The convergence of the three trends described above has as a consequence, in particular, a new form of work. For the French entrepreneur and politician Michel Hervé, the companies of the future will increasingly resemble cooperatives of the self-employed. And this new form of work requires specific skills. Especially certain cognitive skills.

Over the past twenty years or so, these new skills have become increasingly attractive to companies. They are related to the way people learn, think and interact. They are often referred to as the skills of the 21st century. According to Jérémy Lamri (2), these skills are a “concept aimed at defining the foundation of skills essential to create value and flourish in a highly digitized economy”; in other words, in today’s… and tomorrow’s world. The four key competencies of the 21st century are critical thinking, creativity, communication and cooperation. Skills that are naturally found in the entrepreneur. Skills that can be developed.

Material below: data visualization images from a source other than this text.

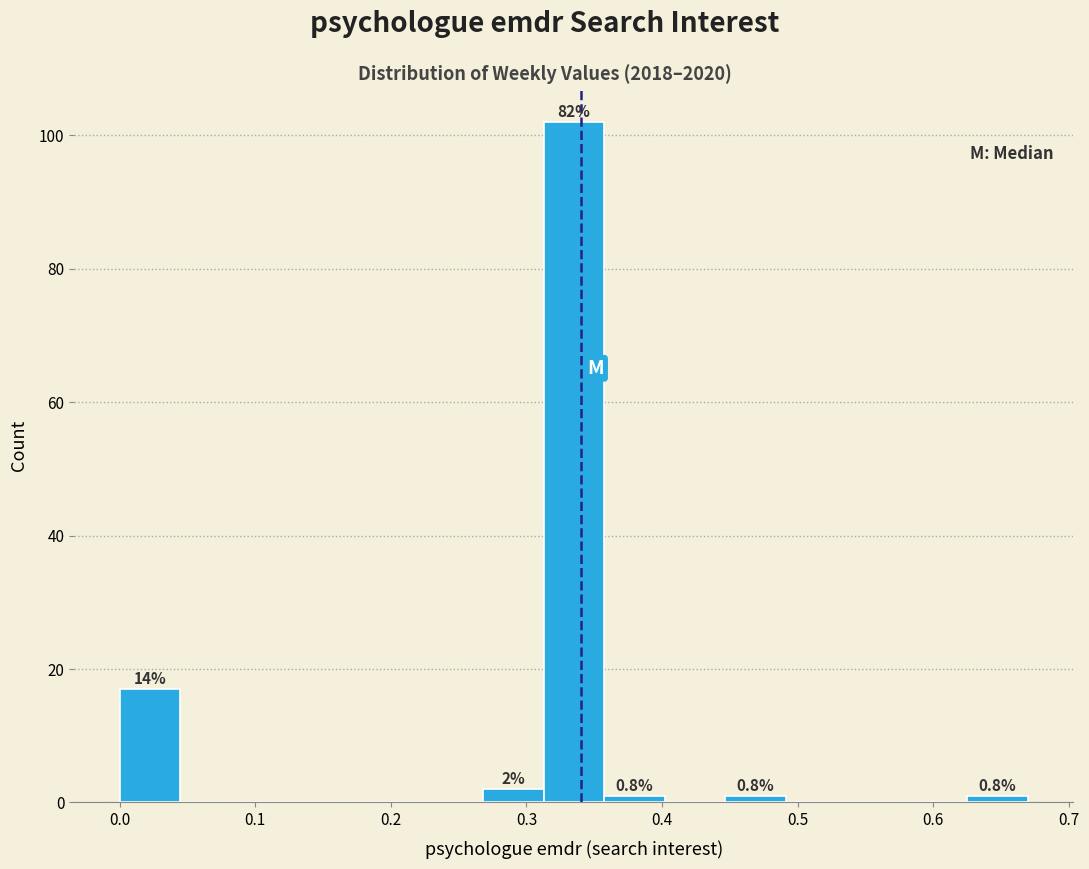

Over which range of the x-axis is the bar tallest?

0.31 to 0.36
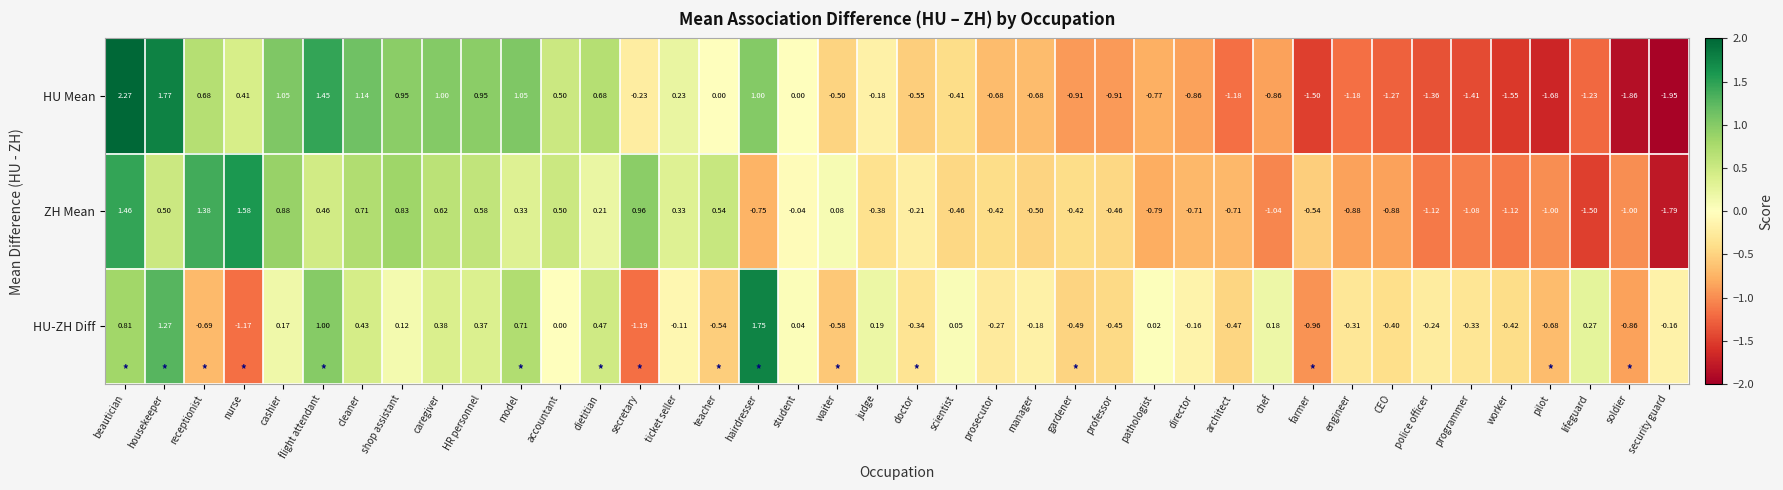

Which series has the widest spread of values?

HU Mean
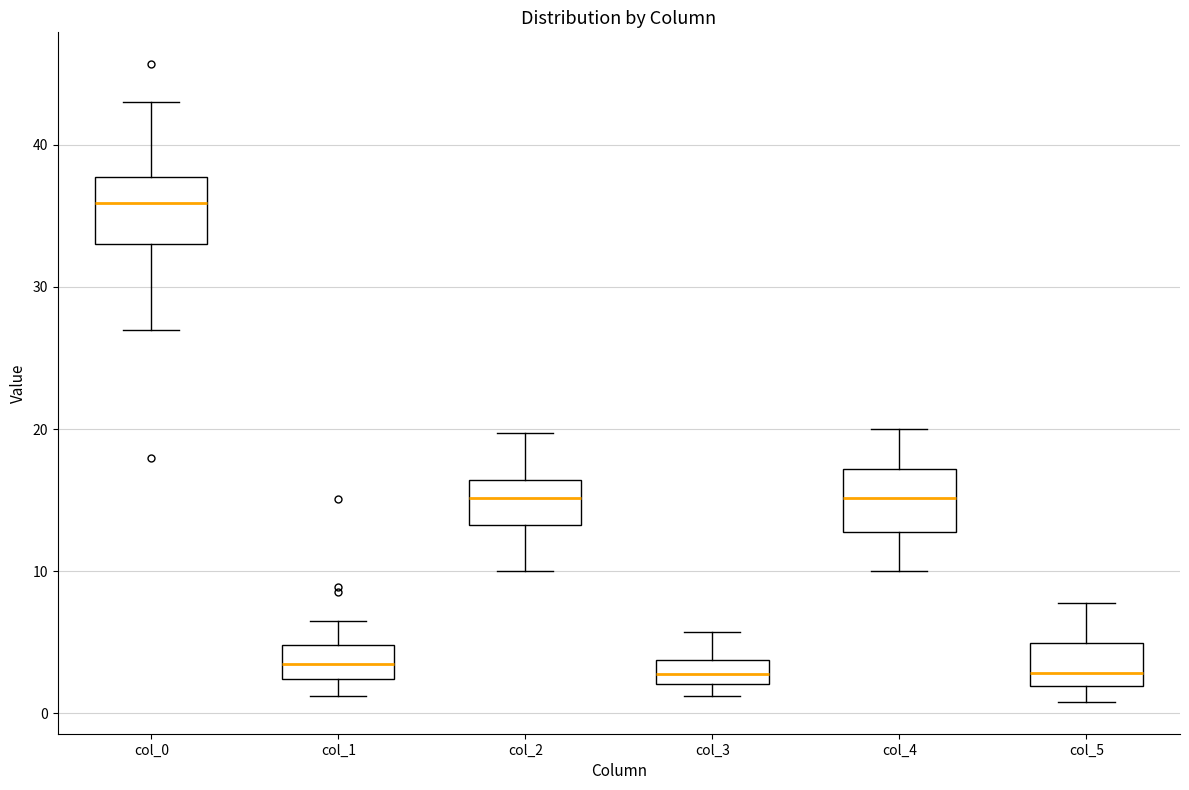

Where does the median line of the box for col_2 sit on the y-axis? The values are not printed on the chart, so give them approximately, as read against the axis.

15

To exist, a company needs one (or more) creator(s). And to continue to exist, for its survival in an extremely changing environment, it needs agility and therefore employees who are themselves agile – able to understand their environment, make decisions and act in an uncertain environment, and are also able to learn and train themselves continuously. It needs employees who have developed the skills of the 21st century. It needs employees who have been trained in entrepreneurial skills.

And so, the entrepreneurial spirit (re)becomes a sine qua non condition – an existential condition – of the company of today and tomorrow. In addition, the entrepreneurial spirit contributes to the discovery of his Ikigai (3), and thus to his personal and professional development. Not everyone is an entrepreneur. On the other hand, everyone can and must develop an entrepreneurial spirit. And thus, avoid dystopia.

 

(1) Open Innovation: The New Imperative for Creating and Profiting from Technology, H. Chesbrough (2003).

(2) Les compétences du XXIème siècle : trouver sa place dans le monde aujourd’hui et demain, Jérémy Lamri, Dunod (Octobe 2018).

(3) Ikigai (生き甲斐) is the Japanese equivalent of the “raison d’être”. In a schematic and pragmatic way, Ikigai is at the crossroads of what we like to do, what we are good at, what the world needs and what we can get paid for.